Problem with textAbsorber

martin.t · December 11, 2015, 10:18pm

Hi,

I’m checking whether a document contains only images:

public static bool HasOnlyImages(Aspose.Pdf.Document document)

{

for (int page = 1; page <= document.Pages.Count; page++)

{

//create TextAbsorber object to extract text

TextAbsorber textAbsorber = new TextAbsorber();

document.Pages[page].Accept(textAbsorber); // Exception occurs on this line

string extractedText = textAbsorber.Text;

extractedText = Regex.Replace(extractedText, @"[\s\r\n]+", " ");

//get the extracted text

if (extractedText != String.Empty)

{

return false;

}

return true;

}

When this runs on the attached PDF, it generates an exception within the textAbsorber :

12-Dec-2015 11:02:44 Extracting text
12-Dec-2015 11:02:44 Rendering error: System.NullReferenceException: Object reference not set to an instance of an object.
12-Dec-2015 11:02:44 at ?.?.?(Operator )
12-Dec-2015 11:02:44 at ?.?.Parse()
12-Dec-2015 11:02:44 at ?.?.(BaseOperatorCollection , Resources , Page )
12-Dec-2015 11:02:44 at ?.?.(BaseOperatorCollection , Resources )
12-Dec-2015 11:02:44 at ?.?.()
12-Dec-2015 11:02:44 at Aspose.Pdf.Text.TextAbsorber.Visit(Page page)
12-Dec-2015 11:02:44 at T1.Rendering.Renderer.RenderUtils.HasOnlyImages(Document document)

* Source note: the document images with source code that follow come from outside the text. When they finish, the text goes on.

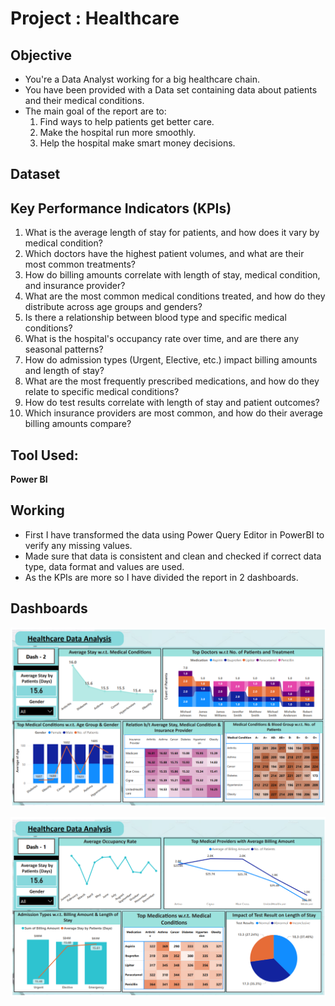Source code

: # Project : Healthcare
## Objective
- You're a Data Analyst working for a big healthcare chain.
- You have been provided with a Data set containing data about patients and their medical conditions.
- The main goal of the report are to:
    1. Find ways to help patients get better care.
    2. Make the hospital run more smoothly.
    3. Help the hospital make smart money decisions.

## Dataset


## Key Performance Indicators (KPIs)
1. What is the average length of stay for patients, and how does it vary by medical condition?
2. Which doctors have the highest patient volumes, and what are their most common treatments?
3. How do billing amounts correlate with length of stay, medical condition, and insurance provider?
4. What are the most common medical conditions treated, and how do they distribute across age groups and genders?
5. Is there a relationship between blood type and specific medical conditions?
6. What is the hospital's occupancy rate over time, and are there any seasonal patterns?
7. How do admission types (Urgent, Elective, etc.) impact billing amounts and length of stay?
8. What are the most frequently prescribed medications, and how do they relate to specific medical conditions?
9. How do test results correlate with length of stay and patient outcomes?
10. Which insurance providers are most common, and how do their average billing amounts compare?

## Tool Used:
**Power BI**

## Working
- First I have transformed the data using Power Query Editor in PowerBI to verify any missing values.
- Made sure that data is consistent and clean and checked if correct data type, data format and values are used.
- As the KPIs are more so I have divided the report in 2 dashboards.

## Dashboards

![alt text](Dash-1.png)

![alt text](Dash-2.png)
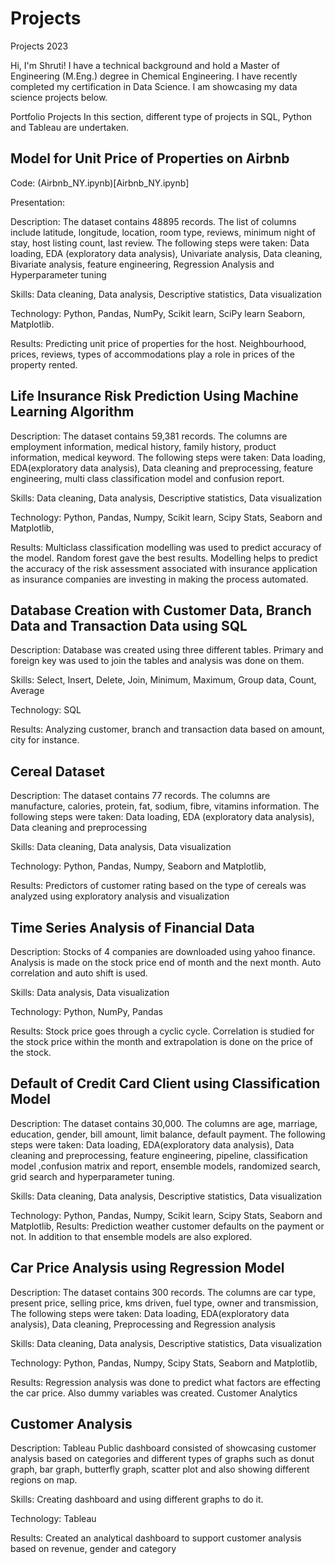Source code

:# Projects
Projects 2023

Hi, I'm Shruti! I have a technical background and hold a Master of Engineering (M.Eng.) degree in Chemical Engineering. I have recently completed my certification in Data Science. I am showcasing my data science projects below.

Portfolio Projects
In this section, different type of projects in SQL, Python and Tableau are undertaken. 


## Model for Unit Price of Properties on Airbnb
Code: (Airbnb_NY.ipynb)[Airbnb_NY.ipynb]

Presentation: 

Description: The dataset contains 48895 records. The list of columns include latitude, longitude, location, room type, reviews, minimum night of stay, host listing count, last review. The following steps were taken: Data loading, EDA (exploratory data analysis), Univariate analysis, Data cleaning, Bivariate analysis, feature engineering, Regression Analysis and Hyperparameter tuning 

Skills: Data cleaning, Data analysis, Descriptive statistics, Data visualization

Technology: Python, Pandas, NumPy, Scikit learn, SciPy learn Seaborn, Matplotlib.

Results: Predicting unit price of properties for the host. Neighbourhood, prices, reviews, types of accommodations play a role in prices of the     property rented. 


## Life Insurance Risk Prediction Using Machine Learning Algorithm 

Description: The dataset contains 59,381 records. The columns are employment information, medical history, family history, product information, medical keyword. The following steps were taken: Data loading, EDA(exploratory data analysis), Data cleaning and preprocessing, feature engineering, multi class classification model and confusion report. 

Skills: Data cleaning, Data analysis, Descriptive statistics, Data visualization

Technology: Python, Pandas, Numpy, Scikit learn, Scipy Stats, Seaborn and Matplotlib, 

Results: Multiclass classification modelling was used to predict accuracy of the model. Random forest gave the best results.  Modelling helps to predict the accuracy of the risk assessment associated with insurance application as insurance companies are investing in making the process automated. 

## Database Creation with Customer Data, Branch Data and Transaction Data using SQL

Description: Database was created using three different tables. Primary and foreign key was used to join the tables and analysis was done on them. 

Skills: Select, Insert, Delete, Join, Minimum, Maximum, Group data, Count, Average

Technology: SQL 

Results:  Analyzing customer, branch and transaction data based on amount, city for instance.

## Cereal Dataset

Description: The dataset contains 77 records. The columns are manufacture, calories, protein, fat, sodium, fibre, vitamins information. The following steps were taken: Data loading, EDA (exploratory data analysis), Data cleaning and preprocessing

Skills: Data cleaning, Data analysis, Data visualization

Technology: Python, Pandas, Numpy, Seaborn and Matplotlib, 

Results: Predictors of customer rating based on the type of cereals was analyzed using exploratory analysis and visualization

## Time Series Analysis of Financial Data

Description:  Stocks of 4 companies are downloaded using yahoo finance. Analysis is made on the stock price end of month and the next month. Auto correlation and auto shift is used. 

Skills: Data analysis, Data visualization

Technology: Python, NumPy, Pandas

Results: Stock price goes through a cyclic cycle. Correlation is studied for the stock price within the month and extrapolation is done on the price of the stock.


## Default of Credit Card Client using Classification Model 

Description: The dataset contains 30,000. The columns are age, marriage, education, gender, bill amount, limit balance, default payment. The following steps were taken: Data loading, EDA(exploratory data analysis), Data cleaning and preprocessing, feature engineering, pipeline, classification model ,confusion matrix and report, ensemble models, randomized search, grid search and hyperparameter tuning. 

Skills: Data cleaning, Data analysis, Descriptive statistics, Data visualization

Technology: Python, Pandas, Numpy, Scikit learn, Scipy Stats, Seaborn and Matplotlib, 
Results: Prediction weather customer defaults on the payment or not. In addition to that ensemble models are also explored. 


## Car Price Analysis using Regression Model  

Description: The dataset contains 300 records. The columns are car type, present price, selling price, kms driven, fuel type, owner and transmission, The following steps were taken: Data loading, EDA(exploratory data analysis), Data cleaning, Preprocessing and Regression analysis

Skills: Data cleaning, Data analysis, Descriptive statistics, Data visualization

Technology: Python, Pandas, Numpy, Scipy Stats, Seaborn and Matplotlib, 

Results: Regression analysis was done to predict what factors are effecting the car price. Also dummy variables was created. 
Customer Analytics

## Customer Analysis

Description: Tableau Public dashboard consisted of showcasing  customer analysis based on categories and different types of graphs such as donut graph, bar graph, butterfly graph, scatter plot and also showing different regions on map. 

Skills: Creating dashboard and using different graphs to do it. 

Technology: Tableau

Results: Created an analytical dashboard to support customer analysis based on revenue, gender and category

It works for many other PDF’s. I can’t see anything wrong or special with the PDF that fails.

Is this an Aspose bug, or is there something wrong with this PDF?

Thanks,

Martin

codewarior · December 14, 2015, 1:43am

Hi Martin,

Thanks for contacting support.

I have tested the scenario using Aspose.Pdf for .NET 11.0.0 in VisualStudio 2010 project with .NET Framework 4.0 running over Windows 7 (x64) and I am unable to notice any issue. Can you please try using latest release and see if it resolves your problem. In case the problem still persists, please share some details regarding your working environment. We are sorry for this inconvenience.